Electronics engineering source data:
---

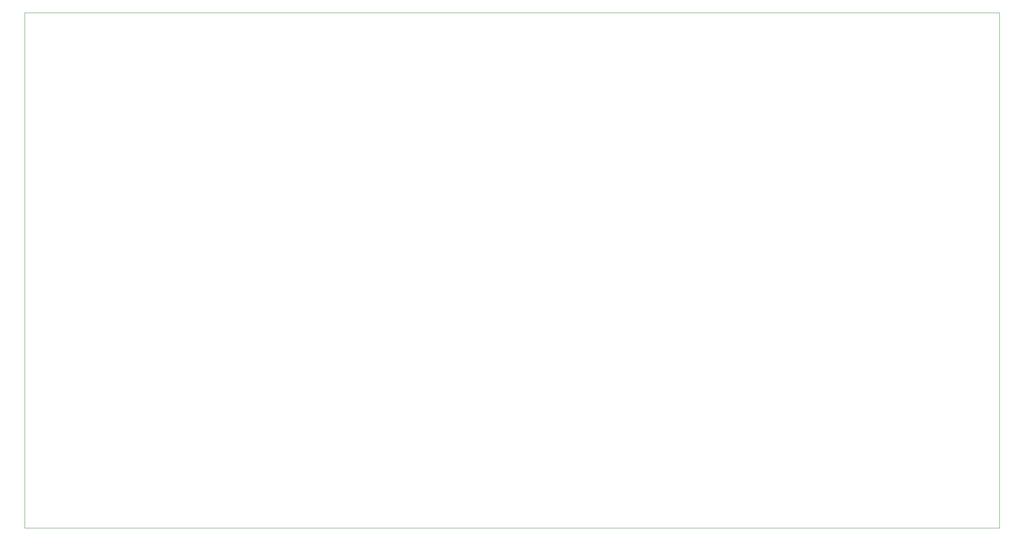
<source format=gm1>
G04 #@! TF.GenerationSoftware,KiCad,Pcbnew,8.0.8*
G04 #@! TF.CreationDate,2025-01-31T18:29:17-05:00*
G04 #@! TF.ProjectId,8_16_computer_2,385f3136-5f63-46f6-9d70-757465725f32,rev?*
G04 #@! TF.SameCoordinates,Original*
G04 #@! TF.FileFunction,Profile,NP*
%FSLAX46Y46*%
G04 Gerber Fmt 4.6, Leading zero omitted, Abs format (unit mm)*
G04 Created by KiCad (PCBNEW 8.0.8) date 2025-01-31 18:29:17*
%MOMM*%
%LPD*%
G01*
G04 APERTURE LIST*
G04 #@! TA.AperFunction,Profile*
%ADD10C,0.038100*%
G04 #@! TD*
G04 APERTURE END LIST*
D10*
X103000000Y-74000000D02*
X311000000Y-74000000D01*
X311000000Y-184000000D01*
X103000000Y-184000000D01*
X103000000Y-74000000D01*
M02*

</source>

---

◆ Your assignment:
In your answer, print the entries above exactly, with the pictures left out.

◆ Exercise result:
<source format=gm1>
G04 #@! TF.GenerationSoftware,KiCad,Pcbnew,8.0.8*
G04 #@! TF.CreationDate,2025-01-31T18:29:17-05:00*
G04 #@! TF.ProjectId,8_16_computer_2,385f3136-5f63-46f6-9d70-757465725f32,rev?*
G04 #@! TF.SameCoordinates,Original*
G04 #@! TF.FileFunction,Profile,NP*
%FSLAX46Y46*%
G04 Gerber Fmt 4.6, Leading zero omitted, Abs format (unit mm)*
G04 Created by KiCad (PCBNEW 8.0.8) date 2025-01-31 18:29:17*
%MOMM*%
%LPD*%
G01*
G04 APERTURE LIST*
G04 #@! TA.AperFunction,Profile*
%ADD10C,0.038100*%
G04 #@! TD*
G04 APERTURE END LIST*
D10*
X103000000Y-74000000D02*
X311000000Y-74000000D01*
X311000000Y-184000000D01*
X103000000Y-184000000D01*
X103000000Y-74000000D01*
M02*

</source>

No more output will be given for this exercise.